▸ EXERCISE TASKS:
• a. In the forum thread about the server disk rebuild, what does JorgeB say is causing the problem in this case instead of the controller?
• b. Continue the forum thread about the server disk rebuild from its final line.

▸ READING PASSAGE:
Thanks for the reply jhonnie, I canceled the rebuild, rebooted. server start again to rebuild with disk11 online... like the first 2 times.

Looks like disk11 has pending sectors

What is the typical SASLP error you mentioned? The server grew 10 years on me with this setup, never had problems with the controller.

Okay I found something in the wiki with dropped drives issues on the SASLP with v6 ... I guess I need to throw even more bucks against my server to replace them

Edited September 16, 2018 by mason
diag removed

JorgeB · September 14, 2018

47 minutes ago, mason said:

What is the typical SASLP error you mentioned? The server grew 10 years on me with this setup, never had problems with the controller.

There are a lot users with the SASLP (and SAS2LP) and dropped disks, it doesn't matter if it always worked since it appears to be worse with latest releases and any hardware or software issue can trigger the problem, but in this case it's a failing disk, so not the controller fault.

JorgeB · September 14, 2018

Now for the current problem:

Do you still have the original disk1 untouched and is it OK?

Is sever data unchanged since replacing it?

mason · September 14, 2018

Yes, I have the original disk1 which I intended to preclear. Script was already running but I was only some percent into the preread process which I cancled (for my understanding it should be untouched).

And I have a static setup, so nothing was written to the server.

JorgeB · September 14, 2018

Then you can try this:

-Replace disk1 with the original disk, replace disk11 with a new disk (keep old disk11 untouched)

-Tools -> New Config -> Retain current configuration: All -> Apply
-Assign any missing disk(s), including old disk1 and new disk11
-Important - After checking the assignments leave the browser on that page, the "Main" page.

▸ Region boundary data:
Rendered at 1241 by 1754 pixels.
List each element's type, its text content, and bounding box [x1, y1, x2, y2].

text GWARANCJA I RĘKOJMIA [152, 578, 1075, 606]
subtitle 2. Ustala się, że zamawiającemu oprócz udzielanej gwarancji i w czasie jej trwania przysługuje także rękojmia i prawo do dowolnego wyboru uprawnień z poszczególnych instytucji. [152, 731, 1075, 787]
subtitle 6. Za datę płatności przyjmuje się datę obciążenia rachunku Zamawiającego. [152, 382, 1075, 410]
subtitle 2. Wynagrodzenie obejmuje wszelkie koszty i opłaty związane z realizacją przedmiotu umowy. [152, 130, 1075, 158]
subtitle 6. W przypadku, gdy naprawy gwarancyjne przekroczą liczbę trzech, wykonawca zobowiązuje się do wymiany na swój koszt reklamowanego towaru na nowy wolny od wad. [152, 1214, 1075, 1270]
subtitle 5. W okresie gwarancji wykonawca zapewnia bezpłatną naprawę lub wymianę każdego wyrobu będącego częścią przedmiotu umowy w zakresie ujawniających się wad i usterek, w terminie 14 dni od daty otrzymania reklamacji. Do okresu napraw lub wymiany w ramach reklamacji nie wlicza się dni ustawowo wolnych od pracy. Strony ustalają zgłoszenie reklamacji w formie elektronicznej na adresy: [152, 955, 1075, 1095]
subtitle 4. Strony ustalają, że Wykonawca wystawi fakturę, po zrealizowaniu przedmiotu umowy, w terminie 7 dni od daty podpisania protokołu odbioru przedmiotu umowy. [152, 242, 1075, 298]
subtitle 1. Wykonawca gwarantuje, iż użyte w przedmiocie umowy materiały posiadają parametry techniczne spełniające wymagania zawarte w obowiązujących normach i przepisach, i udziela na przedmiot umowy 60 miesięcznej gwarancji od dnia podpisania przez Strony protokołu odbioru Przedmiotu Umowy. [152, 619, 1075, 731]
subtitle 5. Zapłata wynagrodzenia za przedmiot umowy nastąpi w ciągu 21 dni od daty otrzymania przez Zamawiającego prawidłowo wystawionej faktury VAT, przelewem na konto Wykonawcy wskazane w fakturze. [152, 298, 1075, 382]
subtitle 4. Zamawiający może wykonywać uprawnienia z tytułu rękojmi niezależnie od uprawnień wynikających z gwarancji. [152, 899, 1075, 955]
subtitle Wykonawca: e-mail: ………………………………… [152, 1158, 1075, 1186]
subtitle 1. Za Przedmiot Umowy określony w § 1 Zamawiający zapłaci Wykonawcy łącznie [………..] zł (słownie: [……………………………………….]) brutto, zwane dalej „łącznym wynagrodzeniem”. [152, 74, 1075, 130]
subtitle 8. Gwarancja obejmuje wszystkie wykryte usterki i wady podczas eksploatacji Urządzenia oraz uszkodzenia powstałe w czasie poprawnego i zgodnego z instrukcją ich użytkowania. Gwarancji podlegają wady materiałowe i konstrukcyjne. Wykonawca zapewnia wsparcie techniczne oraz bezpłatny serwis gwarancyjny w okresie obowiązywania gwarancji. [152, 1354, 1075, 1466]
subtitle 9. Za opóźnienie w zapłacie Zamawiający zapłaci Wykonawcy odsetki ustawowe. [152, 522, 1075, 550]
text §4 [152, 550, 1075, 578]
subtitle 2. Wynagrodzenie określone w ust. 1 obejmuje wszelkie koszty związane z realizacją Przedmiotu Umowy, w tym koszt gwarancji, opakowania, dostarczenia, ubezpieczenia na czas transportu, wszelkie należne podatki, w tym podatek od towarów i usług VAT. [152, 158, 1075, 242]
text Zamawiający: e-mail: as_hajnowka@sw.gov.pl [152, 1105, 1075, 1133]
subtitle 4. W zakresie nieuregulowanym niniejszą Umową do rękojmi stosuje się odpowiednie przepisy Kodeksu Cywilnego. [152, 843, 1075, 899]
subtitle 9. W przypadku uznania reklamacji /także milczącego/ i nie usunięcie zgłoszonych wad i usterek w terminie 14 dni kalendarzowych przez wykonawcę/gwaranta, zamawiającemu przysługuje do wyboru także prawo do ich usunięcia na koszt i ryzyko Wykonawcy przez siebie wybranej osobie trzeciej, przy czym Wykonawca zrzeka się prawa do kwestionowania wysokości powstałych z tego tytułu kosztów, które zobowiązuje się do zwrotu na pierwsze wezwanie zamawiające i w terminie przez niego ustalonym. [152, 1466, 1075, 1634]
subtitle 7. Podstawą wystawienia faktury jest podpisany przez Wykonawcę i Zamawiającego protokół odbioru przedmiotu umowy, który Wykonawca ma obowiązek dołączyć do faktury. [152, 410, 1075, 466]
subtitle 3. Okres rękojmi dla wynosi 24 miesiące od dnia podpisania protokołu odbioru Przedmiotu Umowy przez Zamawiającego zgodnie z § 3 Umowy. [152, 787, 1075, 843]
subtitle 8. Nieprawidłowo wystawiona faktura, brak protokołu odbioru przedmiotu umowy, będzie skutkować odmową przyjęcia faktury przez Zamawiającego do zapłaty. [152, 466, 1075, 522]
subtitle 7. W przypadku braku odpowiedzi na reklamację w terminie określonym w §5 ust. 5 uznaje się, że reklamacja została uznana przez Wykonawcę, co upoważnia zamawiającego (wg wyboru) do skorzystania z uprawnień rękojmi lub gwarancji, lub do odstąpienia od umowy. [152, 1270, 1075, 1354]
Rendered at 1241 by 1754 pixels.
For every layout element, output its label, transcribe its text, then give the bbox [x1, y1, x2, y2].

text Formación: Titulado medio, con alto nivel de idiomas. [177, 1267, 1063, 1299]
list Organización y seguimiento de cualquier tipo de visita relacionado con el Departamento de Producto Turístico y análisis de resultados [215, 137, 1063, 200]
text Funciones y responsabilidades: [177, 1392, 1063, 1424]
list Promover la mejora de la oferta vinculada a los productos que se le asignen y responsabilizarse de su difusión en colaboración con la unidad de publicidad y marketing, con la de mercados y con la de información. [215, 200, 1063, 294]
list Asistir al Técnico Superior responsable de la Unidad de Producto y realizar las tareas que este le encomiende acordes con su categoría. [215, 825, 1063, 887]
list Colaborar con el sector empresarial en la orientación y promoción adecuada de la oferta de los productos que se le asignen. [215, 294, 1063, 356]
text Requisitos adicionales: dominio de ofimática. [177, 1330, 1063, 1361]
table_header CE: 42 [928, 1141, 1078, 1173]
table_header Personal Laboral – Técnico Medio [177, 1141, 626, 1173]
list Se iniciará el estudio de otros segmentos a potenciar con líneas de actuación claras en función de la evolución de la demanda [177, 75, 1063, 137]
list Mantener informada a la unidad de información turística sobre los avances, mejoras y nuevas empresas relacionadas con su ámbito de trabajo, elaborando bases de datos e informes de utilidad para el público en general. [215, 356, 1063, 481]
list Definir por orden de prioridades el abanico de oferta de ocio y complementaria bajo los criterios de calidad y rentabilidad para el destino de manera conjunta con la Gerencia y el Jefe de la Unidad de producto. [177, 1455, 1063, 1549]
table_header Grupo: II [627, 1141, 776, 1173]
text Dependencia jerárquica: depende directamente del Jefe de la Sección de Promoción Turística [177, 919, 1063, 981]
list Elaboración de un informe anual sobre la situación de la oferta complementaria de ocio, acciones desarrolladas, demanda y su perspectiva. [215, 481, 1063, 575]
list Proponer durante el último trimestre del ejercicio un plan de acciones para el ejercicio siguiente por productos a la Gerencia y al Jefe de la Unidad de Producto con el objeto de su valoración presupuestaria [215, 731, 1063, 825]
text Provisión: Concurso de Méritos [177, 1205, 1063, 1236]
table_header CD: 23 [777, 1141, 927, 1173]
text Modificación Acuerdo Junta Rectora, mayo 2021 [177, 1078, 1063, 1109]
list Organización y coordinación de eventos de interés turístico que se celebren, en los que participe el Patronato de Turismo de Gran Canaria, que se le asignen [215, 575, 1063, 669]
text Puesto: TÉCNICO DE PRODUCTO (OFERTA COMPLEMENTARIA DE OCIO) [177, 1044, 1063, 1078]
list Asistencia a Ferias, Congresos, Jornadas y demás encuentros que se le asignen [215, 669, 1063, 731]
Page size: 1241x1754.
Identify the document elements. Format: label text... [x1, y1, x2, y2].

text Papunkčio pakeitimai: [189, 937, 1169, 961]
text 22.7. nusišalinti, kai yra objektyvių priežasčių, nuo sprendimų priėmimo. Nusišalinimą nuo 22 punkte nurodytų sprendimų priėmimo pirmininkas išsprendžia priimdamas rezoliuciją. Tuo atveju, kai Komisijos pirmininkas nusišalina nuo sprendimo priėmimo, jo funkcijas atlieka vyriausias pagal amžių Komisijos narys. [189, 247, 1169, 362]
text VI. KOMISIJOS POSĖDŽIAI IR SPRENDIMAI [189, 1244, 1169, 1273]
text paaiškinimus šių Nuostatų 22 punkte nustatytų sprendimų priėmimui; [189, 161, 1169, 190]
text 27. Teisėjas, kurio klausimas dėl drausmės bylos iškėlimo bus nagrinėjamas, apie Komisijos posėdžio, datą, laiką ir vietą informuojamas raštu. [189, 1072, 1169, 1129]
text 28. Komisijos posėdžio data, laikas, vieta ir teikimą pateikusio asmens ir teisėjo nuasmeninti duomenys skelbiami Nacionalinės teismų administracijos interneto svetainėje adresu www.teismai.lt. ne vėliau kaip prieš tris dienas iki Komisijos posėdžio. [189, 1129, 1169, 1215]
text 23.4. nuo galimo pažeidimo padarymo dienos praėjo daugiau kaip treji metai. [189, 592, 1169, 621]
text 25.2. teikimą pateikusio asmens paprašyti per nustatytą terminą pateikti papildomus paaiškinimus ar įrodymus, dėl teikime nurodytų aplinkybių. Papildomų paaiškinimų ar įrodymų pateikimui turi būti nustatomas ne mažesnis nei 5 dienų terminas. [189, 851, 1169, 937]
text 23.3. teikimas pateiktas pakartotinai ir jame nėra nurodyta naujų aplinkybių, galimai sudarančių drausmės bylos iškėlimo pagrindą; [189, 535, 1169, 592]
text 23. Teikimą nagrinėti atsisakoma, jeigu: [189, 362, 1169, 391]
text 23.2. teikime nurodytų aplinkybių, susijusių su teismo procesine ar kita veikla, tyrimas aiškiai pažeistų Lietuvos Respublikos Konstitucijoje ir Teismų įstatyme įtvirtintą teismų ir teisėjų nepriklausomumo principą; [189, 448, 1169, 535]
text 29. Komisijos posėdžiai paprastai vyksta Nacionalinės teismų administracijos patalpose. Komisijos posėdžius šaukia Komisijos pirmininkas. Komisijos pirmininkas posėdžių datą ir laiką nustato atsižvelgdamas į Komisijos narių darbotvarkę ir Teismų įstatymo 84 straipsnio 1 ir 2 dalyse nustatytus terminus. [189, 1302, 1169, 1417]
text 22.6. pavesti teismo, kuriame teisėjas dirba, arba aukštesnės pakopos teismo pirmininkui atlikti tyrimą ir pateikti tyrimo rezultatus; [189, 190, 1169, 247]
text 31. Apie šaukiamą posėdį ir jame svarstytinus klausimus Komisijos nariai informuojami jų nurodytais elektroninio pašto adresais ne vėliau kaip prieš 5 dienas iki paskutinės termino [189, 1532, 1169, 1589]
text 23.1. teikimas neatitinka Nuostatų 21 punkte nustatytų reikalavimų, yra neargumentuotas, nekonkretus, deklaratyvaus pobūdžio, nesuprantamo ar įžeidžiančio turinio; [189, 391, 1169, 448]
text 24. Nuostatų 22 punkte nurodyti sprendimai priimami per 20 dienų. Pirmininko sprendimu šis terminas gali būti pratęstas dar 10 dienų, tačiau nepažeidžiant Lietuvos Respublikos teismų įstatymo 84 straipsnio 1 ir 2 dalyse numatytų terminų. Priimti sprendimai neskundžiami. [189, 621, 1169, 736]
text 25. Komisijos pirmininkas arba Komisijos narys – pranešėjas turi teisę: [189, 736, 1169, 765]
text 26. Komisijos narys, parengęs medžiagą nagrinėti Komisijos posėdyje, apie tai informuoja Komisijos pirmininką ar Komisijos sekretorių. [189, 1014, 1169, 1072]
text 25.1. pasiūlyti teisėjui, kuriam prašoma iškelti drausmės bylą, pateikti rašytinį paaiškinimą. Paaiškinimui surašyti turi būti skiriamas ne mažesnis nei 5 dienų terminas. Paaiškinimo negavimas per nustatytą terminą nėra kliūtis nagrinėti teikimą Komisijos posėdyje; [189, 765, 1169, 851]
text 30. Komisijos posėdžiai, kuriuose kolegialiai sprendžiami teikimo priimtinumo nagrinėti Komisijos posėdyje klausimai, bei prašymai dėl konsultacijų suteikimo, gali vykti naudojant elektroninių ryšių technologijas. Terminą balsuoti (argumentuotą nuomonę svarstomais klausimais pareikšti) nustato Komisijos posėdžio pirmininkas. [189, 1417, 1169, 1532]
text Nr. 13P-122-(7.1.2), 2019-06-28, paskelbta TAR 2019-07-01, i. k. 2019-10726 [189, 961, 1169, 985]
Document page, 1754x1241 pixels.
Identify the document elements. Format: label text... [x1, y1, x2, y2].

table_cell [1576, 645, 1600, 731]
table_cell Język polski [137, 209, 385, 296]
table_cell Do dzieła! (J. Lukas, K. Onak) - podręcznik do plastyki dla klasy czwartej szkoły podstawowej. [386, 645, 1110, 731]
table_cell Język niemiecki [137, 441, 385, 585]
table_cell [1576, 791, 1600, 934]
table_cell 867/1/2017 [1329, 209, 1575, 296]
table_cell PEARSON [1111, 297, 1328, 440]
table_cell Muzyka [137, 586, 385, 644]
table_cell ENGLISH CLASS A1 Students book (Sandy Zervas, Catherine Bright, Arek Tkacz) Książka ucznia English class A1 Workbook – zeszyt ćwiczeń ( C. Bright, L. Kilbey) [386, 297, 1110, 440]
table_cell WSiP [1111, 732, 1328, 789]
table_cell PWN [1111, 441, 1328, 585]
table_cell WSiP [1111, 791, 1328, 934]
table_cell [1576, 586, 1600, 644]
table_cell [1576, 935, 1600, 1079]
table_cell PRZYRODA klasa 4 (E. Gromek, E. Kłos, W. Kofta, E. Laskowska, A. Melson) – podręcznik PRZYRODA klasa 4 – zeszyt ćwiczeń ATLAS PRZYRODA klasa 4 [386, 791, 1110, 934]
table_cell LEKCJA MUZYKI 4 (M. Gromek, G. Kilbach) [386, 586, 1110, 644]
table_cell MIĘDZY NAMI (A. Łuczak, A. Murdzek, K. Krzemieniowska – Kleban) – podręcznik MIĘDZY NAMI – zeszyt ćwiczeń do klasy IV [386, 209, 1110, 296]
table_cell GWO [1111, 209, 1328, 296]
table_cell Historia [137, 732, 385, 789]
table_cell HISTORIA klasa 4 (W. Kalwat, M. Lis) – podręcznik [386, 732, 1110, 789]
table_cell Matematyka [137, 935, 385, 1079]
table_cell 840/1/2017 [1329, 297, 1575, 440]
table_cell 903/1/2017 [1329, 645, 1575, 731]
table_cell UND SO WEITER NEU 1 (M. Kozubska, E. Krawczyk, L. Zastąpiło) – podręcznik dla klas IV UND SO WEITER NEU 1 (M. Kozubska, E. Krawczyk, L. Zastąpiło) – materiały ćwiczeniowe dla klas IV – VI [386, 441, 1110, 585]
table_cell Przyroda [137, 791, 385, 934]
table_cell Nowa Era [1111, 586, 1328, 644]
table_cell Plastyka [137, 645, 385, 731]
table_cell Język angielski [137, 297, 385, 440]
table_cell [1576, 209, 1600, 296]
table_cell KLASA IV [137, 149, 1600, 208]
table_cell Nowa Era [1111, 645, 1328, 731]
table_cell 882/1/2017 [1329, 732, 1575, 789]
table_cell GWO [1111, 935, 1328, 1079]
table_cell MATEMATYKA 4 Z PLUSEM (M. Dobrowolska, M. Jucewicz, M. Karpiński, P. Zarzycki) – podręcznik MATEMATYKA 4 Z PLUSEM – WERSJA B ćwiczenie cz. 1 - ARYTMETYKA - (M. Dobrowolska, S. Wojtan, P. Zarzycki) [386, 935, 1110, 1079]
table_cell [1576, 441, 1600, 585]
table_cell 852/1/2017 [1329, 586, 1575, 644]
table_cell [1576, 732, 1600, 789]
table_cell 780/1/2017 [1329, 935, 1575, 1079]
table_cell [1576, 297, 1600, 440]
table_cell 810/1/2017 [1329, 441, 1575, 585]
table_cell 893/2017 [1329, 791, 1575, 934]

▸ RESULTS OF THE TASKS:
• a. A failing disk.

• b.
-Open an SSH session/use the console and type:

mdcmd set invalidslot 11 29

-Back on the GUI and without refreshing the page, just start the array, do not check the "parity is already valid" box, disk11 will start rebuilding, disk should mount immediately but if it's unmountable don't format, wait for the rebuild to finish and then run a filesystem check, it's reiser so even if it's unmountable it should be fixable, as long as parity is valid.

After this is solved I would still recommend getting those SASLP replaced with LSI controllers, and would definitely recommend adding a second parity disk to an array of that size.

mason · September 14, 2018

Thanks a lot for your feedback Johnnie! Sounds like a reasonable route to go... will see what I can organize and report back.

Currently the rebuild on disk1 is running for 2 hours, it failed the last two times in the first half hour. What would happened if the rebuild will finish successfully? I'm irritated by the unmountable part.

JorgeB · September 14, 2018

If disk11 drops offline again, you can cancel since it will just be rebuilding garbage, if there are just a few read errors and it continues you can let it finish so you have more options, though at least part of the rebuilt disk will be corrupt.

mason · September 14, 2018

Okay, lets see how far it will run... after that I guess I can compare the content of old disk1 against the rebuild one. Then i would be able to replace disk11 maybe without buying another hdd I won't need... (since i would like to downsize the count of discs anyway with the 12TB route)

Thanks a lot for your support!

Edited September 14, 2018 by mason
added thanks

JorgeB · September 14, 2018

14 minutes ago, mason said:

Okay, lets see how far it will run... after that I guess I can compare the content of old disk1 against the rebuild one. Then i would be able to replace disk11 maybe without buying another hdd I won't need...

Yes, but keep in mind that if there are read errors on disk11 during the rebuild of disk1, even if it finishes, there will be some corruption on the rebuilt disk which means more corruption if you then replace and rebuild disk11, you can still do it but then try to copy every file you can from the old disk11, every file successfully copied can be assumed OK, files that can't be copied should be replaced on the rebuilt disk.

mason · September 14, 2018

Good point, taken. But with the additional storage on disk1 I might have some emtpy space then to shuffel stuff around.

mason · September 15, 2018

The rebuild just finished fine, without a single read error. Unfortunatly after a reebot the server is still showing drive1 as "unmountable no filesystem" like in the screenshot above, could this been an issue due to the 2 failed rebuild??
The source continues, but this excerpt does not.